26/08/2026
🐕 26 agosto Giornata Mondiale del Cane
🎉Questa data nasce da una storia piccola, quasi privata: nel 2004 l’attivista americana Colleen Paige la propose per ricordare il giorno in cui, a dieci anni, la sua famiglia adottò da un rifugio il suo primo cane, uno Sheltie. Da lì è diventata una ricorrenza internazionale, per parlare dei cani ancora in canile e ricordare cosa significa adottare in modo consapevole.
❤️Vent’anni dopo verrebbe da dire che siamo più attenti: se ne parla di più, si condivide di più. In parte è vero.
🥺Ma noi che lavoriamo con i cani ogni giorno vediamo anche un’altra realtà: più informazione non ha significato più conoscenza. Continuano ad arrivarci cani adottati con superficialità: per un video, per moda, per riempire un vuoto senza pensare a cosa significhi davvero.

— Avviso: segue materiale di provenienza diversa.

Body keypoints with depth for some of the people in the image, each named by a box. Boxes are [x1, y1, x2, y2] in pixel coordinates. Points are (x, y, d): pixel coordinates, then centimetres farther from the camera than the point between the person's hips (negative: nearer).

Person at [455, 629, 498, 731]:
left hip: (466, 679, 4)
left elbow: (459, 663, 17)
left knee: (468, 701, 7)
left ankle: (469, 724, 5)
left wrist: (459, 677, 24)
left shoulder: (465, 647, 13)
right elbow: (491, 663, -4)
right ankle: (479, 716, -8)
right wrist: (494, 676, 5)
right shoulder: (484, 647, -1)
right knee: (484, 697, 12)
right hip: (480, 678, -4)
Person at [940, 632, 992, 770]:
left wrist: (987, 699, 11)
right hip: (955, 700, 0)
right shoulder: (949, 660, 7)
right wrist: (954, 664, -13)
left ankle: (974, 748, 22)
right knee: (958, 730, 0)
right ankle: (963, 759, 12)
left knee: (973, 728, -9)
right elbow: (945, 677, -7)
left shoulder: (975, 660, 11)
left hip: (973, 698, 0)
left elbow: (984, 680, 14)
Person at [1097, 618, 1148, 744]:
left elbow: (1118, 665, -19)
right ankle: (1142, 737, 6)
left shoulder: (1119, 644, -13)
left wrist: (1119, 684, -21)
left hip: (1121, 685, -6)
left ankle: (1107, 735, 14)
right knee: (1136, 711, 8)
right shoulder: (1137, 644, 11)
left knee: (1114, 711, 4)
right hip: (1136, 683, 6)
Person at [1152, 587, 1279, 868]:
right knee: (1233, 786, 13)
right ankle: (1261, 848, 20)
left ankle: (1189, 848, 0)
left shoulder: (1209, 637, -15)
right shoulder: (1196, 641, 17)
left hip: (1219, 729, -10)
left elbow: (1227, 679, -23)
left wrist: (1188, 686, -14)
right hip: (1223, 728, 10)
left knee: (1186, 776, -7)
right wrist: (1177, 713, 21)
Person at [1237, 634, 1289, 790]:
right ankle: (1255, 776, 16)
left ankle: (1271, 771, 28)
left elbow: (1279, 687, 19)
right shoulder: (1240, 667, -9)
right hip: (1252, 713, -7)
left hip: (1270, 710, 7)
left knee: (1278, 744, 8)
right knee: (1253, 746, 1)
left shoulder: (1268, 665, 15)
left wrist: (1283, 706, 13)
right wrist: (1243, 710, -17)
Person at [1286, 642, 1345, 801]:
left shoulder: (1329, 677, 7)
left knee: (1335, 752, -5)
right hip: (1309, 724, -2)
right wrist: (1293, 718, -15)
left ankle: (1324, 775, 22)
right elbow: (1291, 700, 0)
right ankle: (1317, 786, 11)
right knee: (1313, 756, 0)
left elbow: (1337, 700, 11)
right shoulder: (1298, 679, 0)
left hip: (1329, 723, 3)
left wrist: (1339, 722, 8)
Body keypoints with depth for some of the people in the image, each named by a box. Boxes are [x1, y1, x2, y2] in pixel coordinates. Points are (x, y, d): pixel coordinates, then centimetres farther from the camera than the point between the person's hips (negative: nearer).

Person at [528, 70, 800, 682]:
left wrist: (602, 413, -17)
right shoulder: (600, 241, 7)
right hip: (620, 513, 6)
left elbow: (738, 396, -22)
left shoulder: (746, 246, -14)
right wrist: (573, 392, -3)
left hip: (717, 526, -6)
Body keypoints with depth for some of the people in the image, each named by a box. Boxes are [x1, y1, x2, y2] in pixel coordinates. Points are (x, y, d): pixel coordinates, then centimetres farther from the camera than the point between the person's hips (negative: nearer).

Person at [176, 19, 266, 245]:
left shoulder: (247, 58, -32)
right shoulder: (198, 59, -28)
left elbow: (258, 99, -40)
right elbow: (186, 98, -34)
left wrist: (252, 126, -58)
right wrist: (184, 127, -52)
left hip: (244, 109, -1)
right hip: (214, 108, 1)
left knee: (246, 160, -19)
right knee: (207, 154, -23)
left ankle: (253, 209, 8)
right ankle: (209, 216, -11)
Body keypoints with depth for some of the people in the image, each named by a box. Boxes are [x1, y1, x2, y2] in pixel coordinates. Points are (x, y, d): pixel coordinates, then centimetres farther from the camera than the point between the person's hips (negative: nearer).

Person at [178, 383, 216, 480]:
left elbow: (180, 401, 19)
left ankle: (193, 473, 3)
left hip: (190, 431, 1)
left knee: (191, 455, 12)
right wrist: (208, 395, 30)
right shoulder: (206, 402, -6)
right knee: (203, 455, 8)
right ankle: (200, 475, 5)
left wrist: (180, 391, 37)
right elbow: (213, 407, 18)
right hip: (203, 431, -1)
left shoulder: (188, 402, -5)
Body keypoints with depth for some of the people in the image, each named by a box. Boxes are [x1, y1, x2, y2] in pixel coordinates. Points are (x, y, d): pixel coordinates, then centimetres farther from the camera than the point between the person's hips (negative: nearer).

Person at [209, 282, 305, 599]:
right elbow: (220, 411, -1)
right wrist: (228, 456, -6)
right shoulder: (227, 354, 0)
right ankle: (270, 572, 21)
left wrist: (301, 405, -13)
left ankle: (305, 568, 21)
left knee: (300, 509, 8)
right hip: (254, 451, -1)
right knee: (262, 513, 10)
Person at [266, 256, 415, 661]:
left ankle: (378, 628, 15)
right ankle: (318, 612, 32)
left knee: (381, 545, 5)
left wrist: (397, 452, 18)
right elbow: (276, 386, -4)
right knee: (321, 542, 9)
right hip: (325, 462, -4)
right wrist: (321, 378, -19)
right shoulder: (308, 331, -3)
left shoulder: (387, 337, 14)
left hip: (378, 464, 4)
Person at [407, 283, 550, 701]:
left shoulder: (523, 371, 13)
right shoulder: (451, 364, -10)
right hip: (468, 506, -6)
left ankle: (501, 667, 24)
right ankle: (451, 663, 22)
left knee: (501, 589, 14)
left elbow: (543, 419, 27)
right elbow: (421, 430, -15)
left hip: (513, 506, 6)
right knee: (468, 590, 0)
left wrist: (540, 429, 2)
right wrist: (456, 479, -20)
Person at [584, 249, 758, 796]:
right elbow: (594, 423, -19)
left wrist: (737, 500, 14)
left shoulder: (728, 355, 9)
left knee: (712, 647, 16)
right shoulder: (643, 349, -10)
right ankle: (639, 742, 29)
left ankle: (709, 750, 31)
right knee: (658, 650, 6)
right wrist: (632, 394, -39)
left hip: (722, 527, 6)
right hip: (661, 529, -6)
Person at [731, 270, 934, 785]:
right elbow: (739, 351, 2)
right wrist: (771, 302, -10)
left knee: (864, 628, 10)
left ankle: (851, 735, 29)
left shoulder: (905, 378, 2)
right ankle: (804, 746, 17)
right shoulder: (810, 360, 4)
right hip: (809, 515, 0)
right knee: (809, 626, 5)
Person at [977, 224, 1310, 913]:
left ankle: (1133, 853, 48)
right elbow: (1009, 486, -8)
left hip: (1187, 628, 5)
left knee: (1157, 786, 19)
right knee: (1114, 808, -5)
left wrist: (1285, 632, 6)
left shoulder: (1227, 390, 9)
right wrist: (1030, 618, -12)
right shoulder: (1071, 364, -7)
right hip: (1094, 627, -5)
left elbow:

🐶Un cane non è un oggetto: è un individuo che prova emozioni, con bisogni di cui occuparsi. Se non lo facciamo, nel migliore dei casi sarà triste. Nel peggiore, così disperato da farci vedere i sorci verdi. E allora ce ne disfiamo, con un senso di colpa risolto in fretta. Così gli abbandoni non calano, e i canili restano pieni di prigionieri senza colpa.
⤵️C’è poi una zona grigia: i cani apparentemente fortunati: coccolati, fotografati, amatissimi agli occhi di tutti, ma tenuti lontani dalla possibilità di essere cani: esplorare, sporcarsi, ba****si, incontrare altri cani e stringere amicizie. Individui incompresi, al servizio dei nostri capricci. Forse non c’è cattiveria, ma l’ignoranza non riusciamo a giustificarla.
💙Amare non è mai facile, né scontato. Serve il coraggio di mettere da parte ciò che vorremmo noi, per capire cosa serve a lui. Il coraggio di informarsi, studiare, sbagliare, mettersi in gioco e in discussione.
❗️Scegliere un cane richiede consapevolezza.
‼️Restare con lui ogni giorno, con pazienza e fiducia richiede il coraggio di imparare che è proprio in quella relazione che possiamo diventare persone migliori.
❣️Amare un cane significa lasciarci coinvolgere e trascinare in avventure sconosciute che ci cambiano così profondamente da restituirci, alla fine, uno sguardo più umano.